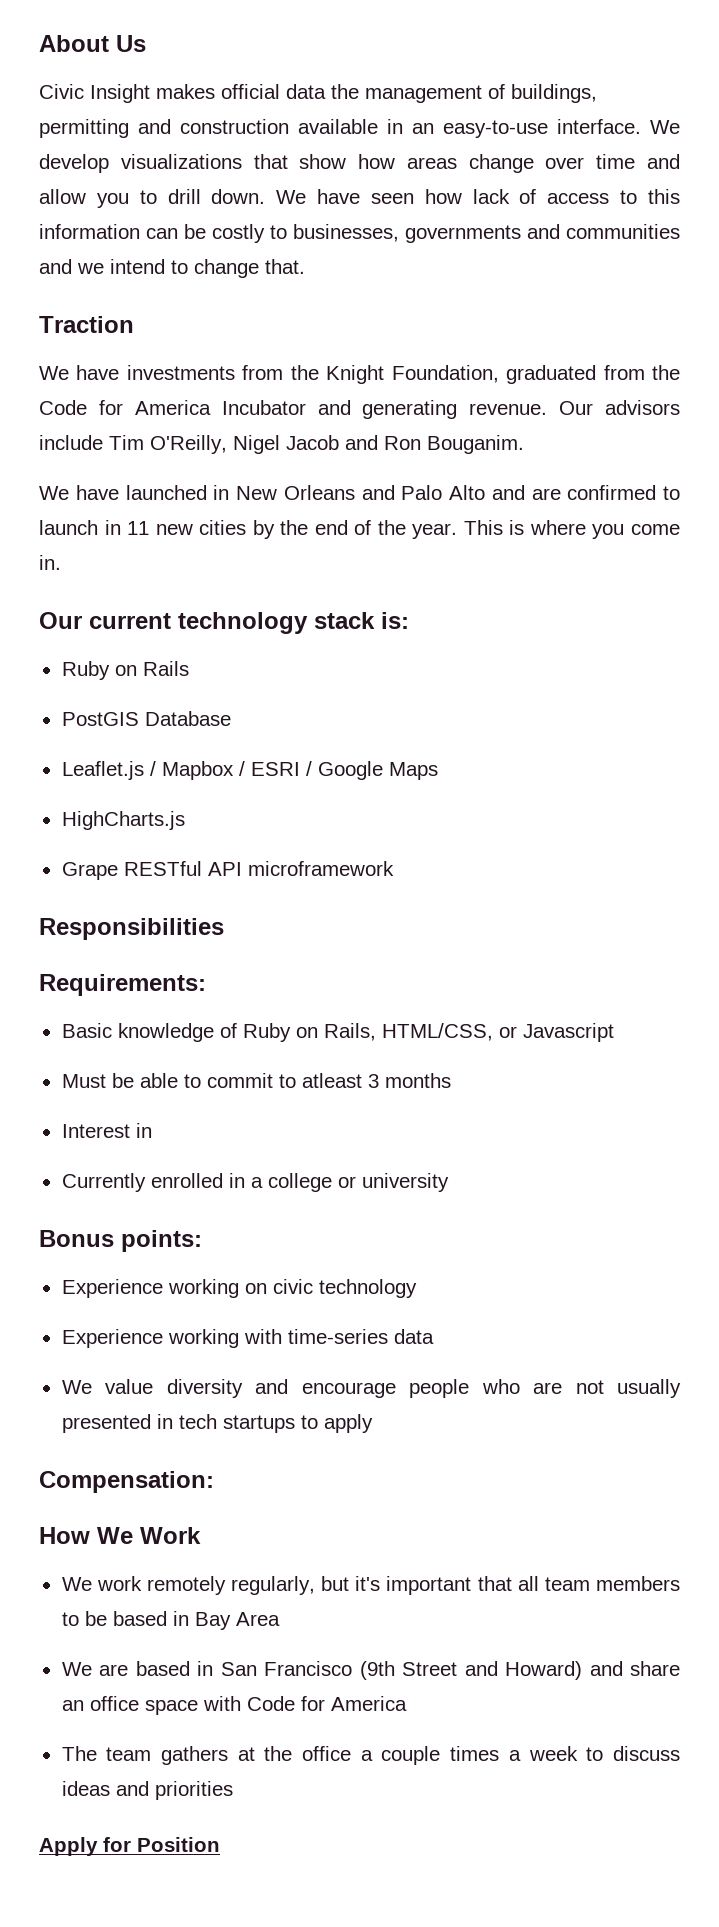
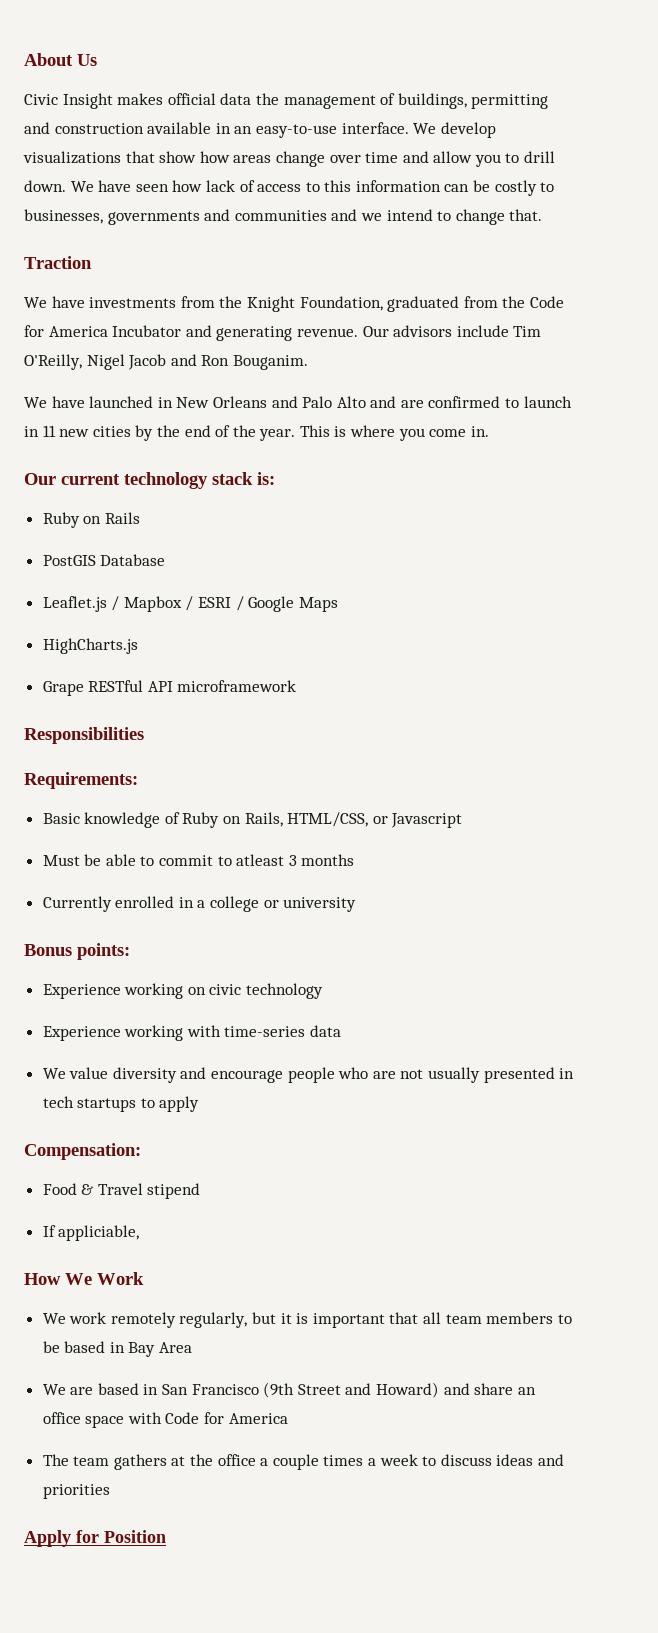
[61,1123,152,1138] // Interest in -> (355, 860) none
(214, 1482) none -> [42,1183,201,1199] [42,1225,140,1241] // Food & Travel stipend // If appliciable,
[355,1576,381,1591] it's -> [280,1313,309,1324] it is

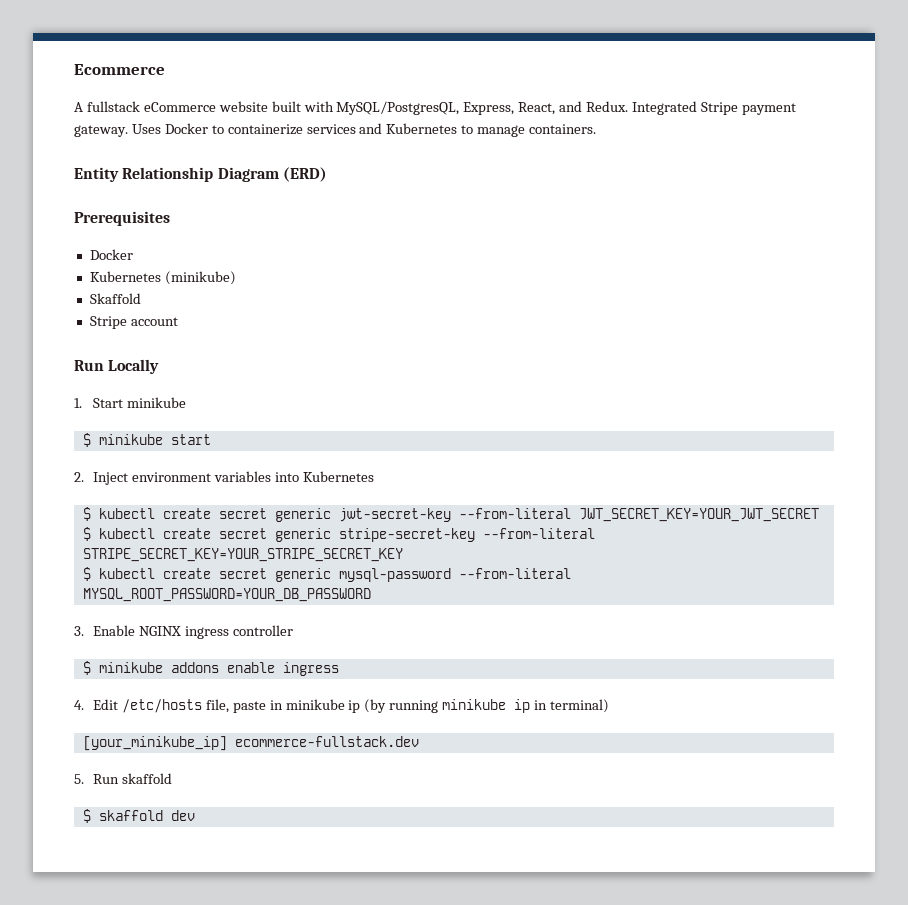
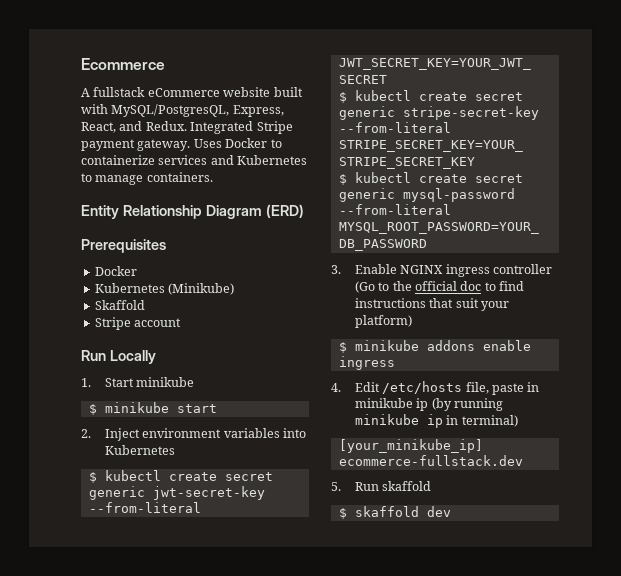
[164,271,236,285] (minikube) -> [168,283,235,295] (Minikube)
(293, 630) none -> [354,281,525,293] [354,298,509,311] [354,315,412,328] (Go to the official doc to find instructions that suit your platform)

━━━━━━━━

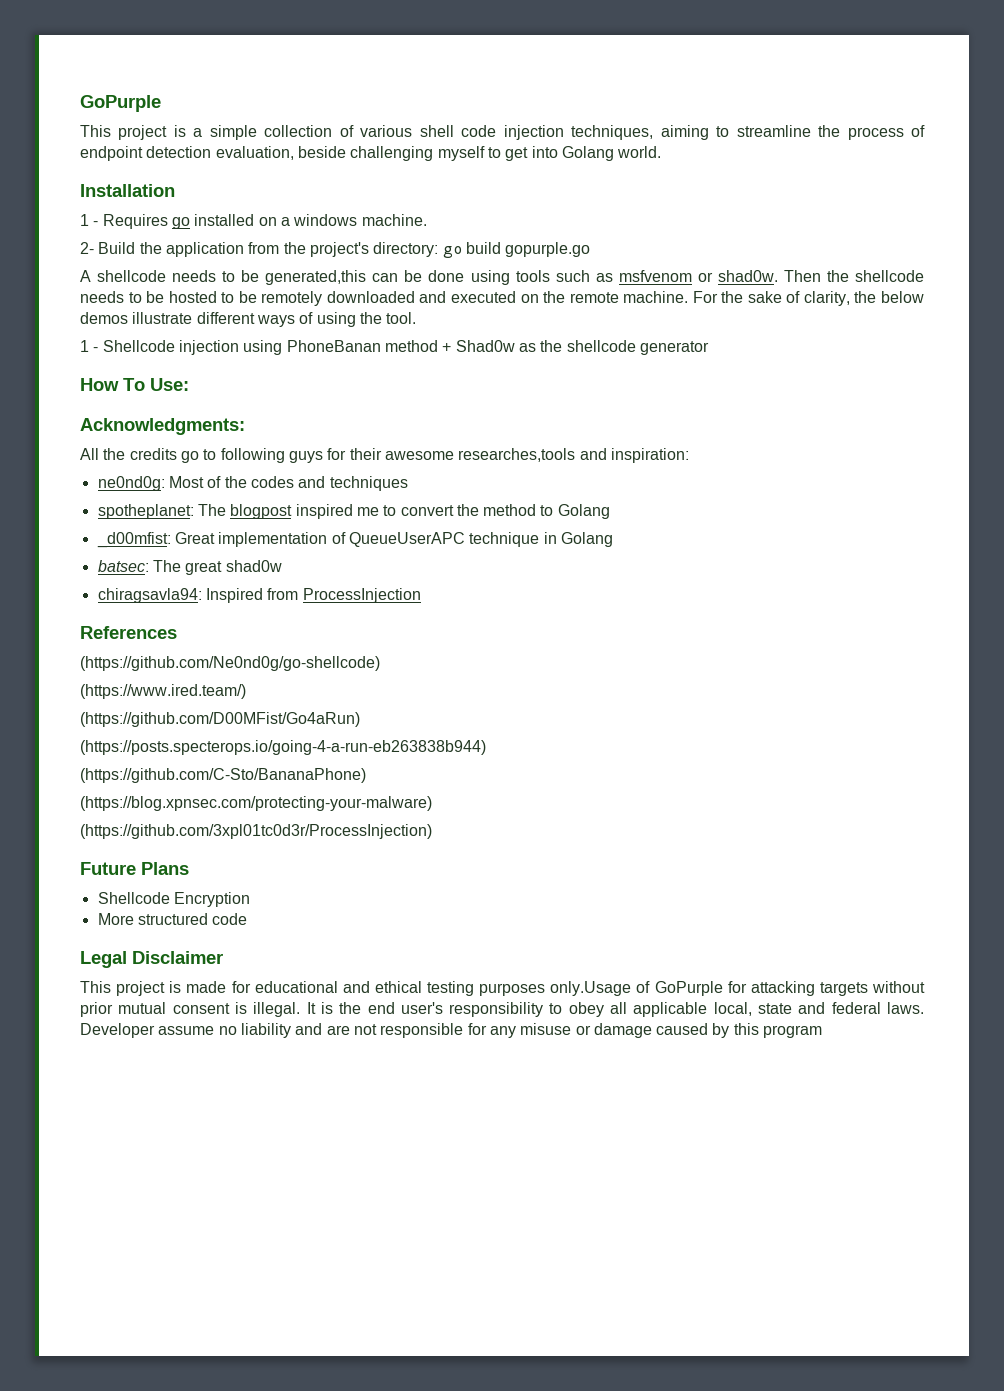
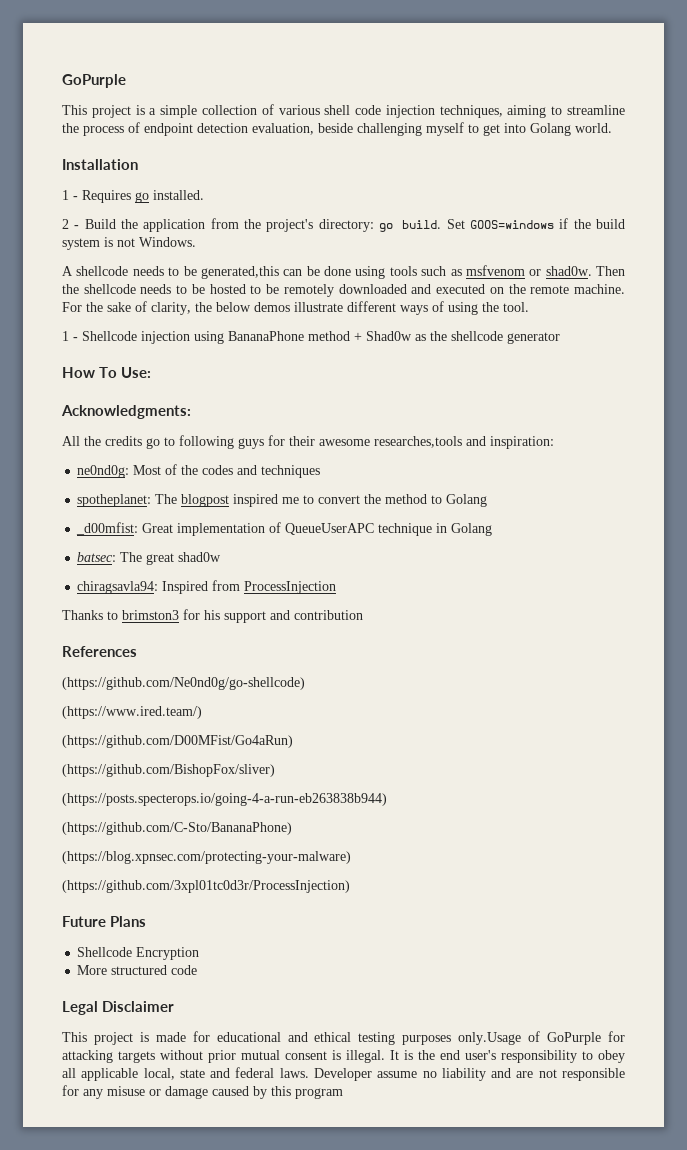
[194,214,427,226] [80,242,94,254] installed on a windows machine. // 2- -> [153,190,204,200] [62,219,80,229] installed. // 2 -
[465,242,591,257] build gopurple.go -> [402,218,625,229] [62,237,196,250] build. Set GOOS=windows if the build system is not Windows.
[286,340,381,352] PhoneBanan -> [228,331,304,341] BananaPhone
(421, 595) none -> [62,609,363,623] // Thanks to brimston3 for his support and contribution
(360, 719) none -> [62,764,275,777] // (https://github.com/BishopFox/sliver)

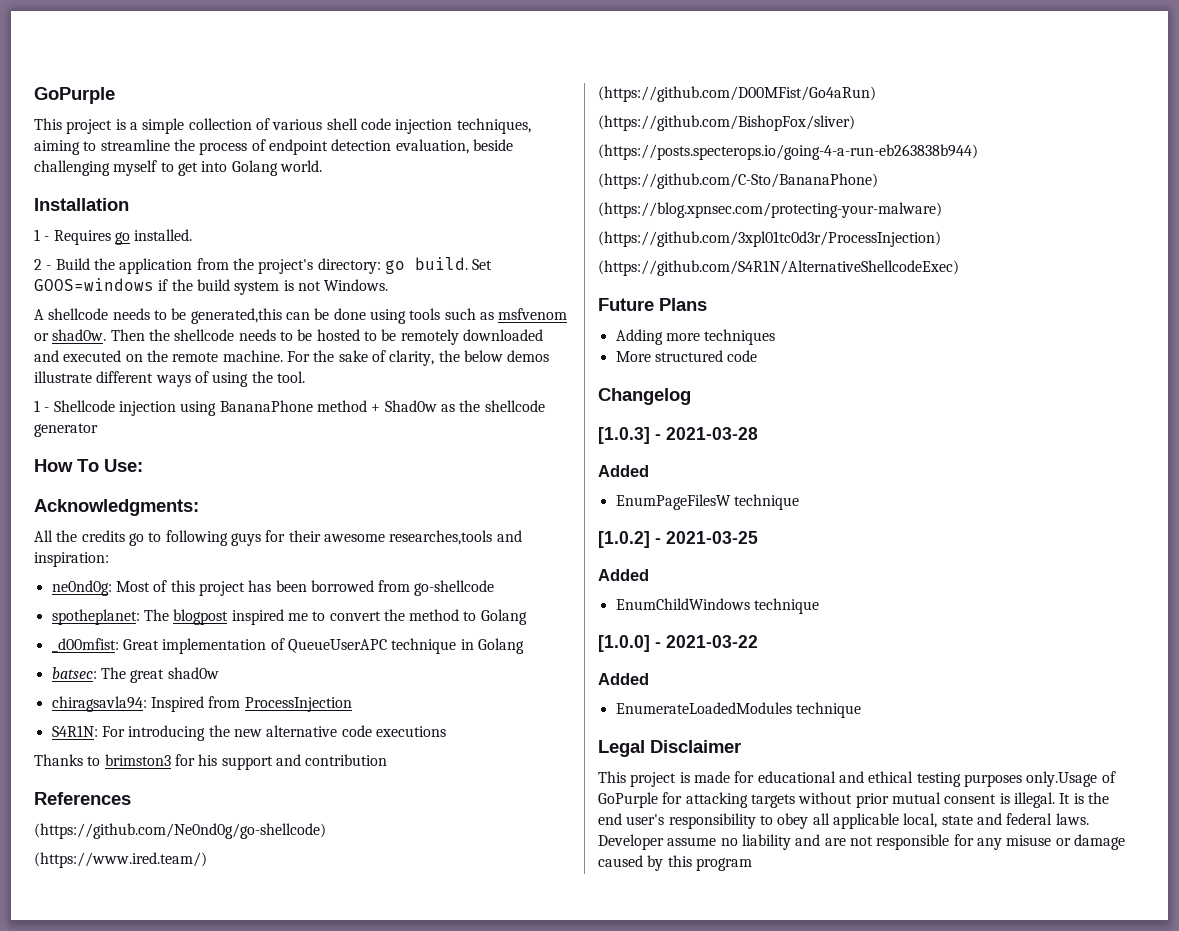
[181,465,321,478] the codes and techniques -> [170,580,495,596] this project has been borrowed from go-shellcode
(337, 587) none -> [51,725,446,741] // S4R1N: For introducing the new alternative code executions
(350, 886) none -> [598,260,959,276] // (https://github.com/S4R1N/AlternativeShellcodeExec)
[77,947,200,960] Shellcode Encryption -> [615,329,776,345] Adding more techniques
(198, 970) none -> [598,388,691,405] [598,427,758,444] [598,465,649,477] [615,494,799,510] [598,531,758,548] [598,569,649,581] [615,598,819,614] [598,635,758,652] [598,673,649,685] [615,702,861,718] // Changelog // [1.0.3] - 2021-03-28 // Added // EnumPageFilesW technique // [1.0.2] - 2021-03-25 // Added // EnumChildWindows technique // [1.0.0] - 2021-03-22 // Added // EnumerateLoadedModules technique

━━━━━━━━

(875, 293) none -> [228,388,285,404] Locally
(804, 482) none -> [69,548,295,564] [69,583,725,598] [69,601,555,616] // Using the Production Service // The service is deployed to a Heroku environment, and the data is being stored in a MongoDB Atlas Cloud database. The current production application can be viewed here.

━━━━━━━━

Look above for the line with "[77,947,200,960] Shellcode Encryption" and the line with "(198, 970) none", and reproduce exactly those two lines plus every line between, nothing more.

[77,947,200,960] Shellcode Encryption -> [615,329,776,345] Adding more techniques
(198, 970) none -> [598,388,691,405] [598,427,758,444] [598,465,649,477] [615,494,799,510] [598,531,758,548] [598,569,649,581] [615,598,819,614] [598,635,758,652] [598,673,649,685] [615,702,861,718] // Changelog // [1.0.3] - 2021-03-28 // Added // EnumPageFilesW technique // [1.0.2] - 2021-03-25 // Added // EnumChildWindows technique // [1.0.0] - 2021-03-22 // Added // EnumerateLoadedModules technique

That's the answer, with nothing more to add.